Provided by Psychology Today

Ever since old Marsullis farted in Holden Caulfield's face, we have viewed adolescence as a time of inevitable storm and upheaval. But it looks like we've got it exactly backwards.

After following more than 200 families and their children into and out of adolescence, a Wisconsin psychologist claims there's turbulence all right, but it's more in the parents than in their kids. Teenagers, argues Lawrence Steinberg, Ph.D., "coast through life in a sort of pleasant fog."

But the biological changes they undergo at puberty trigger a crisis in their parents. First, a child's changing appearance is "a constant, and perhaps annoying, reminder that we are growing older--and it marks time in a way that is both indisputable and irreversible," Steinberg says in Crossing Paths (Simon & Schuster).
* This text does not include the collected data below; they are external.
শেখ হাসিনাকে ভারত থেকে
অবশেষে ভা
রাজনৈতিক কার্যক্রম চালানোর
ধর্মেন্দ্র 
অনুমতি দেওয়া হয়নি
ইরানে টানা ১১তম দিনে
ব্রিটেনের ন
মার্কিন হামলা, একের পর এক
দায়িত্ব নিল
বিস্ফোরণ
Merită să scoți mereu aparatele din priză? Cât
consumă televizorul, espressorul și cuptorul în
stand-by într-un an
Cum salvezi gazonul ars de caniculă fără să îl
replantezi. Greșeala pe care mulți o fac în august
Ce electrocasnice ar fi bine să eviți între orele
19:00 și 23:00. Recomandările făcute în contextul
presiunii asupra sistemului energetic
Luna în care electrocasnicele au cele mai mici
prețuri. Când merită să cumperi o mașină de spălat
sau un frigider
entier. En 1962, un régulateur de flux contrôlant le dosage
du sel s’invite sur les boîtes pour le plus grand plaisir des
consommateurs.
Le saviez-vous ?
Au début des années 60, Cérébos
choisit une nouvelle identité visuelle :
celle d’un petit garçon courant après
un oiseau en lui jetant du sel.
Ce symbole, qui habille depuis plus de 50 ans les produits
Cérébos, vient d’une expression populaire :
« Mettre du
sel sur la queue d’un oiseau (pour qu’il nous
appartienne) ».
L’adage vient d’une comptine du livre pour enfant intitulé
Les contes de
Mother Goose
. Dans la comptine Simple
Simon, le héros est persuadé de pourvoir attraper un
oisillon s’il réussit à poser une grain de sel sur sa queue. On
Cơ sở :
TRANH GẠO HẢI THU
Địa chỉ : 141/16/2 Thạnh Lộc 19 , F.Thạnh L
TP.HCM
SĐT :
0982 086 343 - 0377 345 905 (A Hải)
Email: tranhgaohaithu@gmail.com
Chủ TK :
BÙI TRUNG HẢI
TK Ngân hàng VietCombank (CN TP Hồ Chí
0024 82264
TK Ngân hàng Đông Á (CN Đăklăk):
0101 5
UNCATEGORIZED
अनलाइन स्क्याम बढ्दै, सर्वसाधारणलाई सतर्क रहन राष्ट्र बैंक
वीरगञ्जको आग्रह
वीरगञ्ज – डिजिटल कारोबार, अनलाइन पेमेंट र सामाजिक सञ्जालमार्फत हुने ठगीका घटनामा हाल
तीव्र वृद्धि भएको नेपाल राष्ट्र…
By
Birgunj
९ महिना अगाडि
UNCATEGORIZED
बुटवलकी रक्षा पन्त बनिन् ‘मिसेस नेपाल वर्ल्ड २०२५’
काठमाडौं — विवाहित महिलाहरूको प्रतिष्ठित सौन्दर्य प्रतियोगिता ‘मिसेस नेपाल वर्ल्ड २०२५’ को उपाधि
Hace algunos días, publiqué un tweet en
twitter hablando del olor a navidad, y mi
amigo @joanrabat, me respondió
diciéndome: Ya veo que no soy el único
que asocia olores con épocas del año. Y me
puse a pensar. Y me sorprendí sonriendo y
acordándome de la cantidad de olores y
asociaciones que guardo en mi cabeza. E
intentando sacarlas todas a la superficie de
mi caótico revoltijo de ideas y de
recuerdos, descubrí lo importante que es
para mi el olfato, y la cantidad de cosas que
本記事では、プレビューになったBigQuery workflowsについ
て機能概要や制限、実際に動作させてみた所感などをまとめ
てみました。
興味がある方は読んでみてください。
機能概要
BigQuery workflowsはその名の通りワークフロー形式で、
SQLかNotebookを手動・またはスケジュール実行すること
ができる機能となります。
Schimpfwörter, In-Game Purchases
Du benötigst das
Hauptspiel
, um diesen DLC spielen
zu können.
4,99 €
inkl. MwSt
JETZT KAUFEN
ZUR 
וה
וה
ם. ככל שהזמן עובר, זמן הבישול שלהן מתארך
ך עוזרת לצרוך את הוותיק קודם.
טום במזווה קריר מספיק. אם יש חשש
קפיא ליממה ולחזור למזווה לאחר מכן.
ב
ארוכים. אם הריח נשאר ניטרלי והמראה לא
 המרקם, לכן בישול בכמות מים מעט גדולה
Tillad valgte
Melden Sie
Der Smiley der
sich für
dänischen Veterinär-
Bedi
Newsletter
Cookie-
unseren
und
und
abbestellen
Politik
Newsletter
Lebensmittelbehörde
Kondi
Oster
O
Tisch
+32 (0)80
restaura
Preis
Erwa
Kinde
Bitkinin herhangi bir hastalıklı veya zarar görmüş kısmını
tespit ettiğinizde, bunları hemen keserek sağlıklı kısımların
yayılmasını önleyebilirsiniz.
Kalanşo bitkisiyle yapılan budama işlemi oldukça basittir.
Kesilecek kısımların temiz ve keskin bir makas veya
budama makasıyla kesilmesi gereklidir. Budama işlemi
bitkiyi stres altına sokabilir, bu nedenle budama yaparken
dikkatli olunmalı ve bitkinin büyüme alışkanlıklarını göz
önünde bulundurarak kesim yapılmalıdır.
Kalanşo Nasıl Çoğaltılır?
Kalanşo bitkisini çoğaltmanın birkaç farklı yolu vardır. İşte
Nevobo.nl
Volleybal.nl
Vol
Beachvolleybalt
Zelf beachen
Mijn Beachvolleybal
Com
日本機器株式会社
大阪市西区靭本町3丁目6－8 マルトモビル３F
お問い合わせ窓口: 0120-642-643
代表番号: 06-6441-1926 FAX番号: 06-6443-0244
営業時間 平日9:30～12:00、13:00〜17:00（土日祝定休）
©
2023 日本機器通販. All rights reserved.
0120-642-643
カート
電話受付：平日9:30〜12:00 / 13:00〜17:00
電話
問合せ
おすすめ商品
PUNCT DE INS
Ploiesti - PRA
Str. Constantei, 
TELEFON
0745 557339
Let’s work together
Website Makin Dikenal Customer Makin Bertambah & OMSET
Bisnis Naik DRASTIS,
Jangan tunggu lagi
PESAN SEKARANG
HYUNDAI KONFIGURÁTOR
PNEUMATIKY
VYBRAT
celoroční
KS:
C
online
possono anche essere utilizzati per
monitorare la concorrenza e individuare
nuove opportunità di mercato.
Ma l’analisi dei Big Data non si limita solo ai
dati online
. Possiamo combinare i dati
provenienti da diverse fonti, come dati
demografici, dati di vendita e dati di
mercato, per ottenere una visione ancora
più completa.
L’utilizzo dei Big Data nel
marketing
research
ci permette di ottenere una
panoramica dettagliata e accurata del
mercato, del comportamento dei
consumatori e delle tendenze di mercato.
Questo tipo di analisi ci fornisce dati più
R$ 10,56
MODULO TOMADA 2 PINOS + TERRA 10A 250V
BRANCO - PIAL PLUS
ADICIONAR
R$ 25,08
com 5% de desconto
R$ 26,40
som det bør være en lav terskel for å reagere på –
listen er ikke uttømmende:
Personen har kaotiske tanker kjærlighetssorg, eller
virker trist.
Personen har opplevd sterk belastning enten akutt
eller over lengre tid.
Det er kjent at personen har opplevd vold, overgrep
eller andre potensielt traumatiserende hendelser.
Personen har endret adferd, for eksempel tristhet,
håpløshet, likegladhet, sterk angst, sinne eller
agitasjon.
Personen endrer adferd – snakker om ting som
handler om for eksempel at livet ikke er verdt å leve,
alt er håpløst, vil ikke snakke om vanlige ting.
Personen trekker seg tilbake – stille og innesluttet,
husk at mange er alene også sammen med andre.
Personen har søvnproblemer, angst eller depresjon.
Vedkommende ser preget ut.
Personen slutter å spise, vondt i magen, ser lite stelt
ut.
Then there's the anxiety provoked by a child's changing size. "We have underestimated the positive feelings parents derive merely from being able to physically control their children when they are younger," Steinberg offers.

But the most anxiety comes from watching a child turn into a sexual being. For many parents, it unleashed a torrent of emotions and conflicts about their physical attractiveness, sexuality, and their marriage. Not only were all the effects negative, a big one was dissatisfaction with one's spouse.

So if there's a teen in the house, hang on.